# Arcadia II - looking for shipmates



## finbarr77 (Apr 3, 2009)

I sailed on Arcadia II late 1954 to early 1958. Interested in hearing from any Engineers or Deck Officers that sailed same period.

Cheers,

James.


----------



## Pompeyfan (Aug 9, 2005)

Can't go back that far James personally, but when I have time, I will look up a few names who may have been aboard her during that era. I know there was a steward from here on the Isle of Wight who was aboard her for many years. I think his Christian name was Cannell, possibly Jim Cannell who also had a nickname I think, but will look him and others up. I helped put together an edition of Arcadus, the crew newspaper we had for her 21st Birthday where past events were noted like a storm in the Bay of Biscay bound from Las Palmas to London on 29th December 1956 with much damage on board.

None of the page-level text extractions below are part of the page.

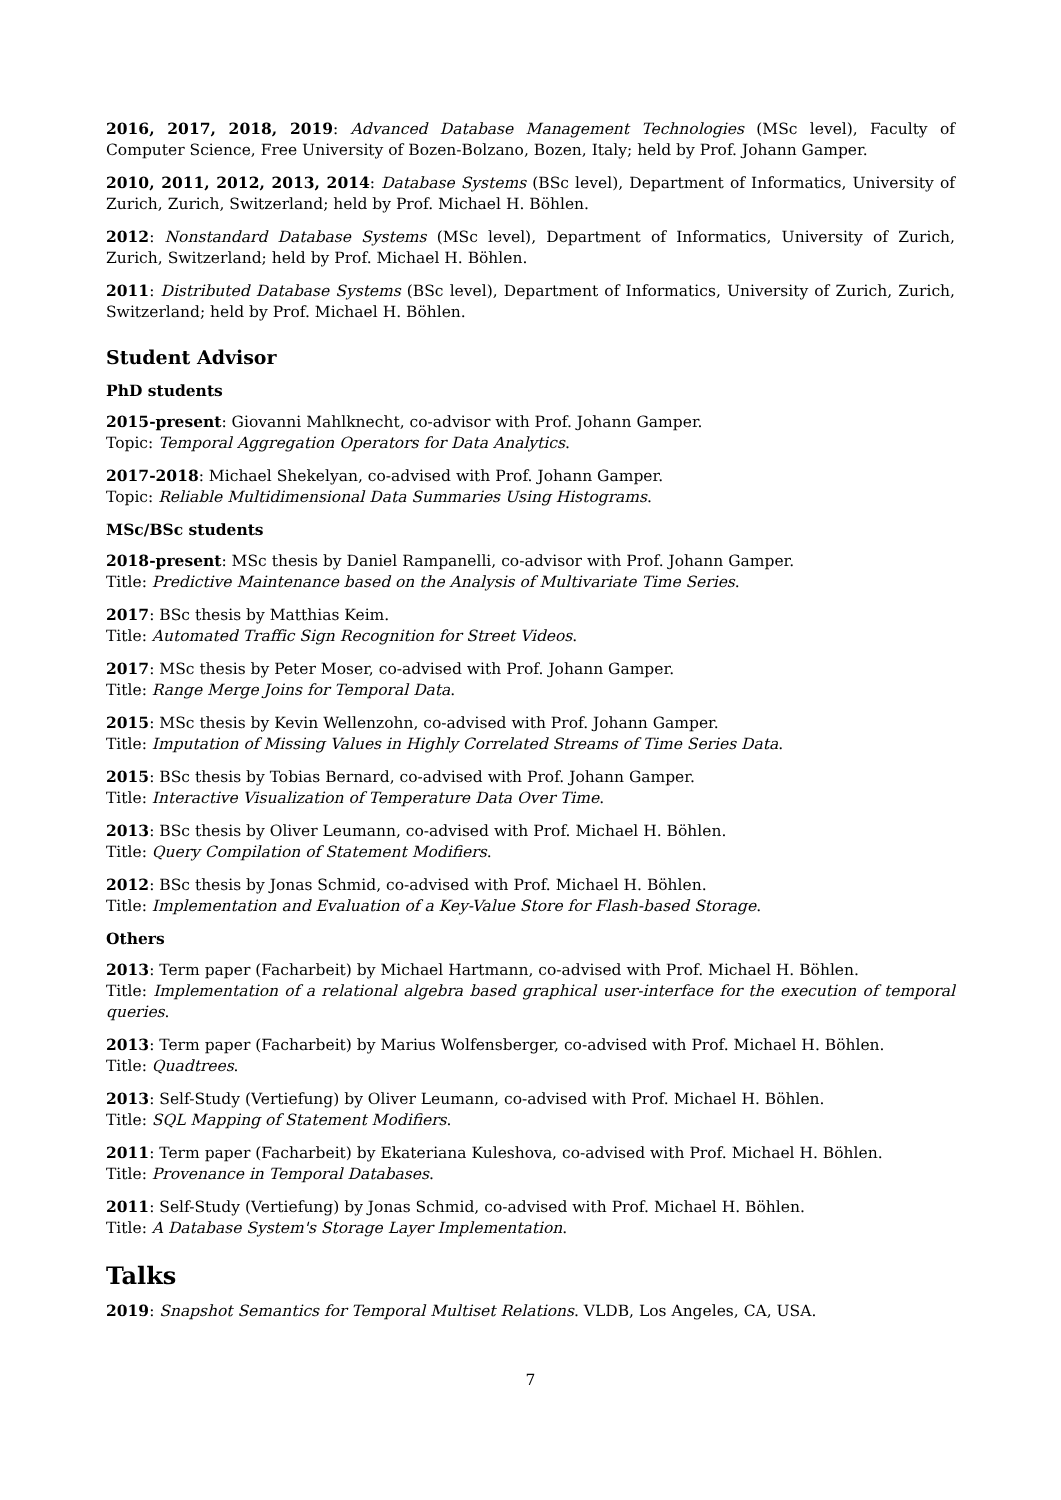2016, 2017, 2018, 2019: Advanced Database Management Technologies (MSc level), Faculty of Computer Science, Free University of Bozen-Bolzano, Bozen, Italy; held by Prof. Johann Gamper.
2010, 2011, 2012, 2013, 2014: Database Systems (BSc level), Department of Informatics, University of Zurich, Zurich, Switzerland; held by Prof. Michael H. Böhlen.
2012: Nonstandard Database Systems (MSc level), Department of Informatics, University of Zurich, Zurich, Switzerland; held by Prof. Michael H. Böhlen.
2011: Distributed Database Systems (BSc level), Department of Informatics, University of Zurich, Zurich, Switzerland; held by Prof. Michael H. Böhlen.
Student Advisor
PhD students
2015-present: Giovanni Mahlknecht, co-advisor with Prof. Johann Gamper.
Topic: Temporal Aggregation Operators for Data Analytics.
2017-2018: Michael Shekelyan, co-advised with Prof. Johann Gamper.
Topic: Reliable Multidimensional Data Summaries Using Histograms.
MSc/BSc students
2018-present: MSc thesis by Daniel Rampanelli, co-advisor with Prof. Johann Gamper.
Title: Predictive Maintenance based on the Analysis of Multivariate Time Series.
2017: BSc thesis by Matthias Keim.
Title: Automated Traffic Sign Recognition for Street Videos.
2017: MSc thesis by Peter Moser, co-advised with Prof. Johann Gamper.
Title: Range Merge Joins for Temporal Data.
2015: MSc thesis by Kevin Wellenzohn, co-advised with Prof. Johann Gamper.
Title: Imputation of Missing Values in Highly Correlated Streams of Time Series Data.
2015: BSc thesis by Tobias Bernard, co-advised with Prof. Johann Gamper.
Title: Interactive Visualization of Temperature Data Over Time.
2013: BSc thesis by Oliver Leumann, co-advised with Prof. Michael H. Böhlen.
Title: Query Compilation of Statement Modifiers.
2012: BSc thesis by Jonas Schmid, co-advised with Prof. Michael H. Böhlen.
Title: Implementation and Evaluation of a Key-Value Store for Flash-based Storage.
Others
2013: Term paper (Facharbeit) by Michael Hartmann, co-advised with Prof. Michael H. Böhlen.
Title: Implementation of a relational algebra based graphical user-interface for the execution of temporal queries.
2013: Term paper (Facharbeit) by Marius Wolfensberger, co-advised with Prof. Michael H. Böhlen.
Title: Quadtrees.
2013: Self-Study (Vertiefung) by Oliver Leumann, co-advised with Prof. Michael H. Böhlen.
Title: SQL Mapping of Statement Modifiers.
2011: Term paper (Facharbeit) by Ekateriana Kuleshova, co-advised with Prof. Michael H. Böhlen.
Title: Provenance in Temporal Databases.
2011: Self-Study (Vertiefung) by Jonas Schmid, co-advised with Prof. Michael H. Böhlen.
Title: A Database System's Storage Layer Implementation.
Talks
2019: Snapshot Semantics for Temporal Multiset Relations. VLDB, Los Angeles, CA, USA.
7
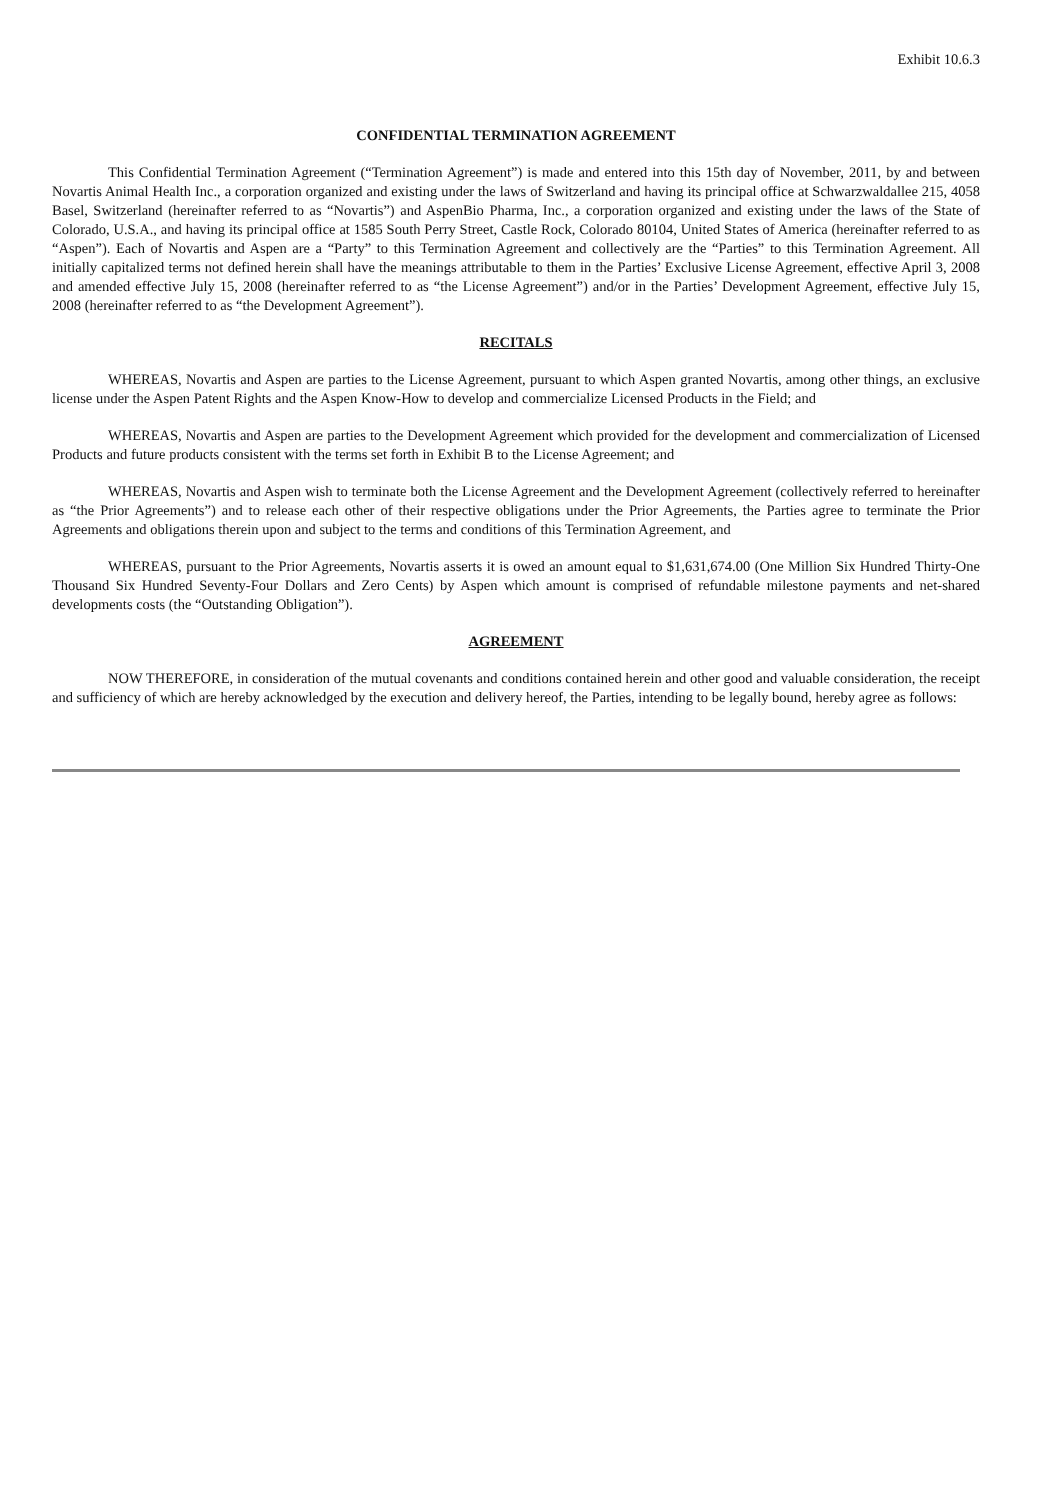Exhibit 10.6.3
CONFIDENTIAL TERMINATION AGREEMENT
This Confidential Termination Agreement (“Termination Agreement”) is made and entered into this 15th day of November, 2011, by and between Novartis Animal Health Inc., a corporation organized and existing under the laws of Switzerland and having its principal office at Schwarzwaldallee 215, 4058 Basel, Switzerland (hereinafter referred to as “Novartis”) and AspenBio Pharma, Inc., a corporation organized and existing under the laws of the State of Colorado, U.S.A., and having its principal office at 1585 South Perry Street, Castle Rock, Colorado 80104, United States of America (hereinafter referred to as “Aspen”). Each of Novartis and Aspen are a “Party” to this Termination Agreement and collectively are the “Parties” to this Termination Agreement. All initially capitalized terms not defined herein shall have the meanings attributable to them in the Parties’ Exclusive License Agreement, effective April 3, 2008 and amended effective July 15, 2008 (hereinafter referred to as “the License Agreement”) and/or in the Parties’ Development Agreement, effective July 15, 2008 (hereinafter referred to as “the Development Agreement”).
RECITALS
WHEREAS, Novartis and Aspen are parties to the License Agreement, pursuant to which Aspen granted Novartis, among other things, an exclusive license under the Aspen Patent Rights and the Aspen Know-How to develop and commercialize Licensed Products in the Field; and
WHEREAS, Novartis and Aspen are parties to the Development Agreement which provided for the development and commercialization of Licensed Products and future products consistent with the terms set forth in Exhibit B to the License Agreement; and
WHEREAS, Novartis and Aspen wish to terminate both the License Agreement and the Development Agreement (collectively referred to hereinafter as “the Prior Agreements”) and to release each other of their respective obligations under the Prior Agreements, the Parties agree to terminate the Prior Agreements and obligations therein upon and subject to the terms and conditions of this Termination Agreement, and
WHEREAS, pursuant to the Prior Agreements, Novartis asserts it is owed an amount equal to $1,631,674.00 (One Million Six Hundred Thirty-One Thousand Six Hundred Seventy-Four Dollars and Zero Cents) by Aspen which amount is comprised of refundable milestone payments and net-shared developments costs (the “Outstanding Obligation”).
AGREEMENT
NOW THEREFORE, in consideration of the mutual covenants and conditions contained herein and other good and valuable consideration, the receipt and sufficiency of which are hereby acknowledged by the execution and delivery hereof, the Parties, intending to be legally bound, hereby agree as follows:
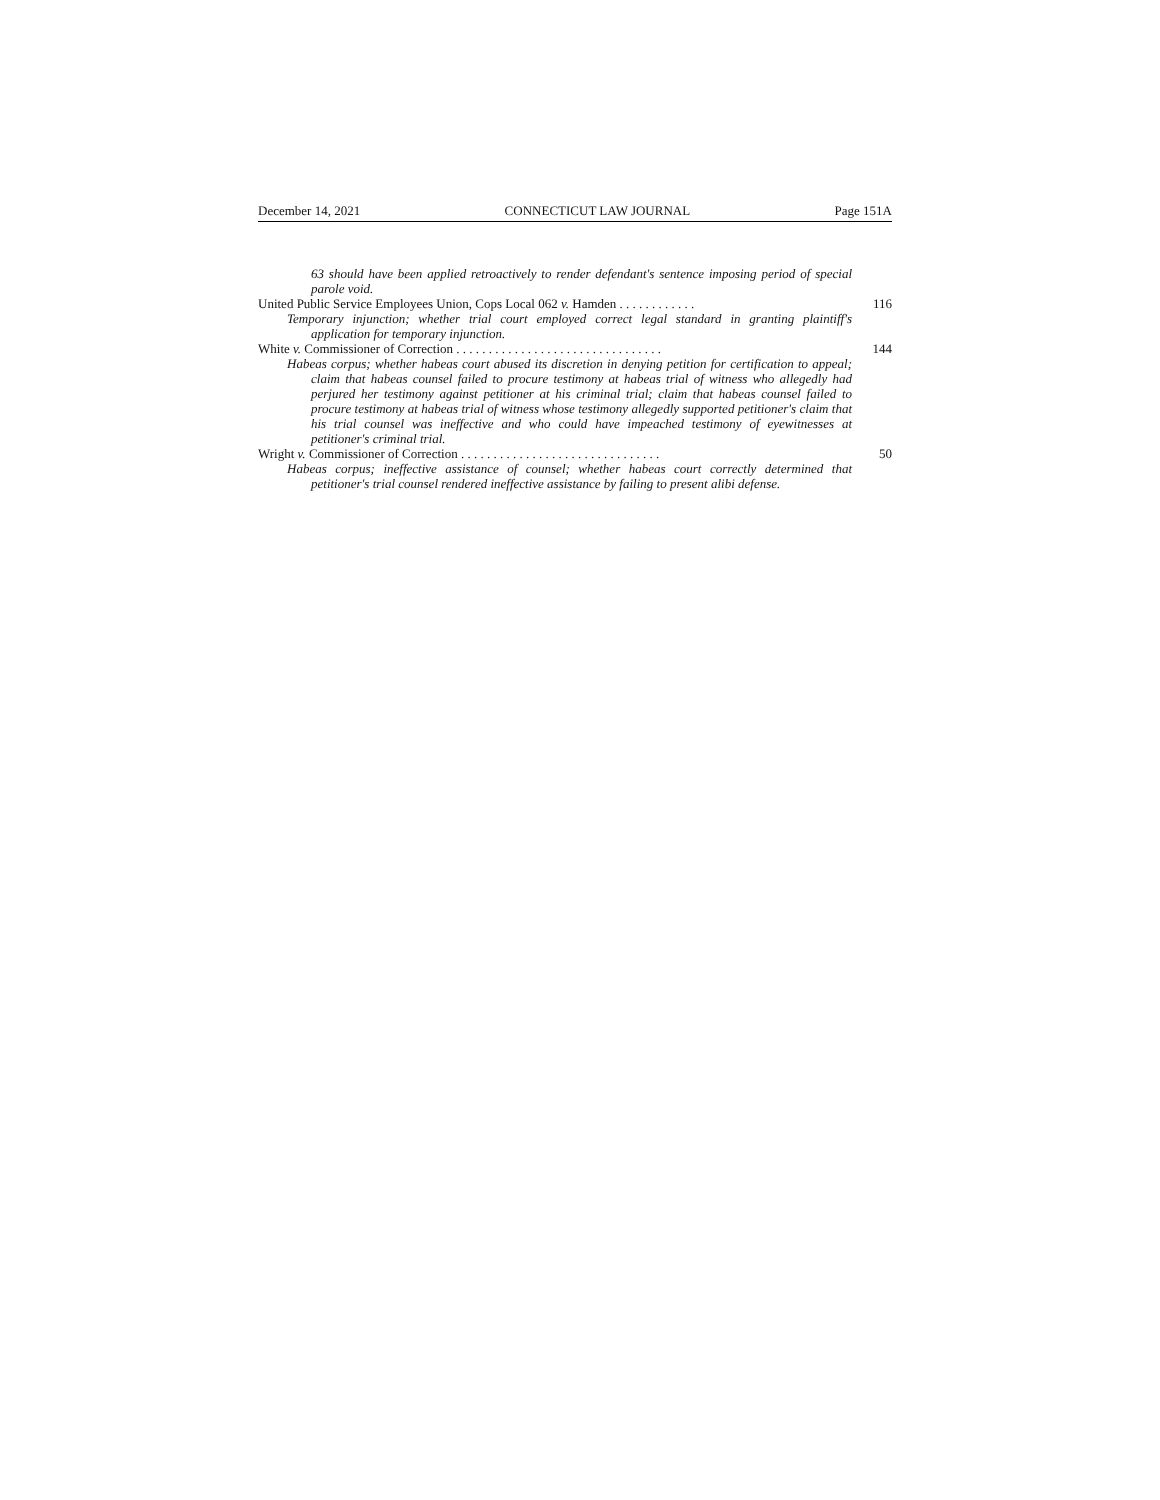December 14, 2021 CONNECTICUT LAW JOURNAL Page 151A
63 should have been applied retroactively to render defendant's sentence imposing period of special parole void.
United Public Service Employees Union, Cops Local 062 v. Hamden . . . . . . . . . . . . 116
Temporary injunction; whether trial court employed correct legal standard in granting plaintiff's application for temporary injunction.
White v. Commissioner of Correction . . . . . . . . . . . . . . . . . . . . . . . . . . . . . . . . 144
Habeas corpus; whether habeas court abused its discretion in denying petition for certification to appeal; claim that habeas counsel failed to procure testimony at habeas trial of witness who allegedly had perjured her testimony against petitioner at his criminal trial; claim that habeas counsel failed to procure testimony at habeas trial of witness whose testimony allegedly supported petitioner's claim that his trial counsel was ineffective and who could have impeached testimony of eyewitnesses at petitioner's criminal trial.
Wright v. Commissioner of Correction . . . . . . . . . . . . . . . . . . . . . . . . . . . . . . . 50
Habeas corpus; ineffective assistance of counsel; whether habeas court correctly determined that petitioner's trial counsel rendered ineffective assistance by failing to present alibi defense.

The master at the time was Captain Bodley

I still have this stuff and will try to look out more info. 

David


----------



## jumbo747 (Jun 18, 2009)

Hi James , would you remember one of the crew from around 1955/1956 , his name was George Robert Henderson Duffin ,, would really like to find out as he was my partners father , who passed away in 1958 , we are trying to trace her roots and any information would be greatly appreciated ,, regards Jeff


----------